Page images and extracted text ▸
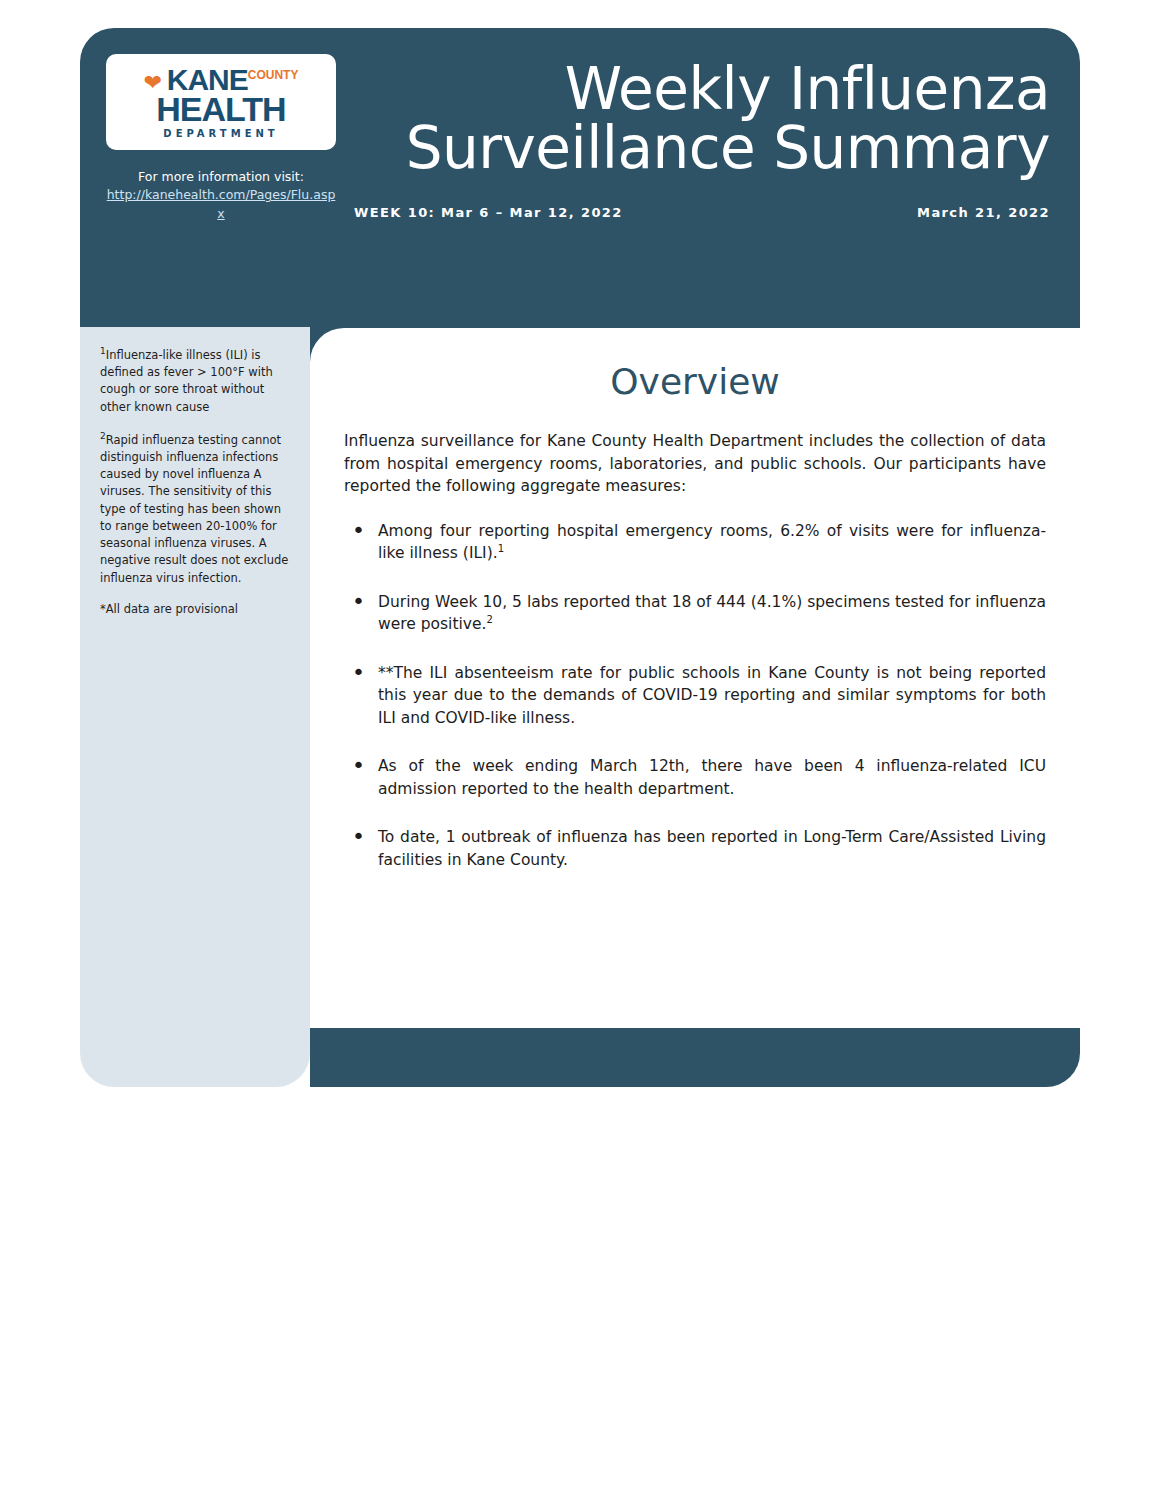❤ KANECOUNTY HEALTH DEPARTMENT
For more information visit:
http://kanehealth.com/Pages/Flu.aspx
Weekly Influenza Surveillance Summary
WEEK 10: Mar 6 – Mar 12, 2022 March 21, 2022
1Influenza-like illness (ILI) is defined as fever > 100°F with cough or sore throat without other known cause
2Rapid influenza testing cannot distinguish influenza infections caused by novel influenza A viruses. The sensitivity of this type of testing has been shown to range between 20-100% for seasonal influenza viruses. A negative result does not exclude influenza virus infection.
*All data are provisional
Overview
Influenza surveillance for Kane County Health Department includes the collection of data from hospital emergency rooms, laboratories, and public schools. Our participants have reported the following aggregate measures:
Among four reporting hospital emergency rooms, 6.2% of visits were for influenza-like illness (ILI).1
During Week 10, 5 labs reported that 18 of 444 (4.1%) specimens tested for influenza were positive.2
**The ILI absenteeism rate for public schools in Kane County is not being reported this year due to the demands of COVID-19 reporting and similar symptoms for both ILI and COVID-like illness.
As of the week ending March 12th, there have been 4 influenza-related ICU admission reported to the health department.
To date, 1 outbreak of influenza has been reported in Long-Term Care/Assisted Living facilities in Kane County.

WHAT NEEDS TO BE DONE ▸ Wherever the line holding "http://kanehealth.com/Pages/Flu.aspx" falls in the entries above, copy exactly from it through the line holding "During Week 10, 5", inclusive, and add nothing.

RESULT ▸
http://kanehealth.com/Pages/Flu.aspx
Weekly Influenza Surveillance Summary
WEEK 10: Mar 6 – Mar 12, 2022 March 21, 2022
1Influenza-like illness (ILI) is defined as fever > 100°F with cough or sore throat without other known cause
2Rapid influenza testing cannot distinguish influenza infections caused by novel influenza A viruses. The sensitivity of this type of testing has been shown to range between 20-100% for seasonal influenza viruses. A negative result does not exclude influenza virus infection.
*All data are provisional
Overview
Influenza surveillance for Kane County Health Department includes the collection of data from hospital emergency rooms, laboratories, and public schools. Our participants have reported the following aggregate measures:
Among four reporting hospital emergency rooms, 6.2% of visits were for influenza-like illness (ILI).1
During Week 10, 5 labs reported that 18 of 444 (4.1%) specimens tested for influenza were positive.2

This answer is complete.